Quoted passage -
You pretty much reproduced it exactly, although my version did not have the extra twist in the loop of the slip knot, so the blue rope would go in the other side.  It's a little less bulky and ugly that way.

Here's a video of me tying it: https://www.youtube.com/watch?v=FLRB1hbHr7k

The other merit (the main one, for me) is that after unblocking the final bight, pulling on the end completely unties it all.

Thank you for the video!
Yes,the loop that you show on YouTube is different(but still I'm not sure it's the same as what you show in your first post):the main difference  is that the noose in your video is oriented differently, with the "strangler part" that becomes the first leg of the loop,not the standing end as is instead the case in the image that I show above.
You are right, in the way you show the loop has a better look, and perhaps the forces inside also act in a more balanced way with respect to the maintenance of the stability of the knot when subjected to a heavy load.
But the problem arises when, after submitting the loop to a load not so heavy, it's time to slip away the noose as it is oriented in your video: you have slipped it away easily,but because in the video you have not loaded the loop.

Dataset records -
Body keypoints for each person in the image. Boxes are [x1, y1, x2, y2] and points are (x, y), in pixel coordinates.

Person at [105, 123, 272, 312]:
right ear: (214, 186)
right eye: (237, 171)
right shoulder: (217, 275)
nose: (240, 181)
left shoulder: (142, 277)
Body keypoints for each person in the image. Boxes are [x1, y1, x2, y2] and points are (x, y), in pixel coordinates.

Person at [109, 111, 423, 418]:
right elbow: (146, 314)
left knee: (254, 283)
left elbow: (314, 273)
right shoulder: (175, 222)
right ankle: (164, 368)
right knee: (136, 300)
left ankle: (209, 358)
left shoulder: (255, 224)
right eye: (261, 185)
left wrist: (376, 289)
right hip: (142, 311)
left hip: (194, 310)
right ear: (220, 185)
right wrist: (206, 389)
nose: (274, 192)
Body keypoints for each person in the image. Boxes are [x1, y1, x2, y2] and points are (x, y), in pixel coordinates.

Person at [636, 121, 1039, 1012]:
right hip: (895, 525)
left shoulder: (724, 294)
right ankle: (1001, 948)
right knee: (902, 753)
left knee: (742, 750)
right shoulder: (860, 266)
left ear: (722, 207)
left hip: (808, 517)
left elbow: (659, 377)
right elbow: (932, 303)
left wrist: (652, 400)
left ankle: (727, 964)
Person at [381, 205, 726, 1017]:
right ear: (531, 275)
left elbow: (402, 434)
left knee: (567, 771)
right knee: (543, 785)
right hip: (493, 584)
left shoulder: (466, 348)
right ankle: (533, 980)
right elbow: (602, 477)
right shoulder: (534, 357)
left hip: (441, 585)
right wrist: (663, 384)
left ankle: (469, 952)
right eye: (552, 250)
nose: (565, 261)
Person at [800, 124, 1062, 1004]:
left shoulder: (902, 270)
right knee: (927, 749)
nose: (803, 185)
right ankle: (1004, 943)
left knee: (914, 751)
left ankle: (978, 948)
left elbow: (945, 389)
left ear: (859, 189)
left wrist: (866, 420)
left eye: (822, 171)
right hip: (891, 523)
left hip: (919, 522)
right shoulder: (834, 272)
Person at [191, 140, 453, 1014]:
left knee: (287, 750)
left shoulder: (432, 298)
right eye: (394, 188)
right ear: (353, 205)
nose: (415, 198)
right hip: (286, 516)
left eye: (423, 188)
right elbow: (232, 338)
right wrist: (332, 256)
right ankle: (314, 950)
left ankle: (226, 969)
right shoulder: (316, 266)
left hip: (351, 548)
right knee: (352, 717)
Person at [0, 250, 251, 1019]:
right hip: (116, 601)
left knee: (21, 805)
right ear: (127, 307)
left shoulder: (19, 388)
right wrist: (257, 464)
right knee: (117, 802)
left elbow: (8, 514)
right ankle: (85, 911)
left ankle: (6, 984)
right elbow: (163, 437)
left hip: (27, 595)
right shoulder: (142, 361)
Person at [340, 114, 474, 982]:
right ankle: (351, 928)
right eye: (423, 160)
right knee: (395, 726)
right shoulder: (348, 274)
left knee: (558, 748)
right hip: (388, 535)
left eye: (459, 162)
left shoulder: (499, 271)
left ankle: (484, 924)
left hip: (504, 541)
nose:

Tasks -
- A) In the knot discussion, what does the first writer call the main merit of their loop?
- B) Go on with the knot discussion, starting right after its last sentence.
The items are not needed for anything here.

Answer list -
- A) After the final bight is unblocked, pulling on the end unties the whole knot.

- B)
I have loaded it not very heavily, using my 9 mm. white rope, not so much stiff, but surely not soft, and it took at least three minutes to be able to loosen what (in the photo below) also in your video indeed takes at least the geometry of a Slipknot.
So unfortunately the forces inside seem to act in a way that the Slipknot component(which basically plays the same functions as the nipping turn (or turnip) of the common Bowline) tends to jam:The "other version",with the  noose oriented in the other way, is maybe more unstable,but is more much easy to completely untie.
The loop you show in your video is classifiable both as a PET and TIB loop: the acronym PET (which refers to the kind of knots that are fixed loops) means "post eye tiable ": this means that the first link of the loop (ie the portion of rope which is between the standing end and the first leg of the loop, as for example the nipping turn of a common Bowline) is topologically equivalent to an un-knot (= absence of a real knot, ie the  possibility to tie/untie this portion of rope without the  use in any way of the ends of the rope,(ie just like you does when you execute an Overhand noose/Slipknot...).
TIB means "tiable in the bight":it refers to any knot that has the possibility to be performed without the use in any way of the ends of the rope (ie the whole knot actually is topologically equivalent to an un-knot ...).
So, a common Bowline is a PET loop, because its simple nipping turn is an un-knot,a not knot, but the whole knot is not a TIB knot, because when you  finished to execute it,you will realize that you have made a topologically real knot (you can not untie it without the use of the ends of the rope).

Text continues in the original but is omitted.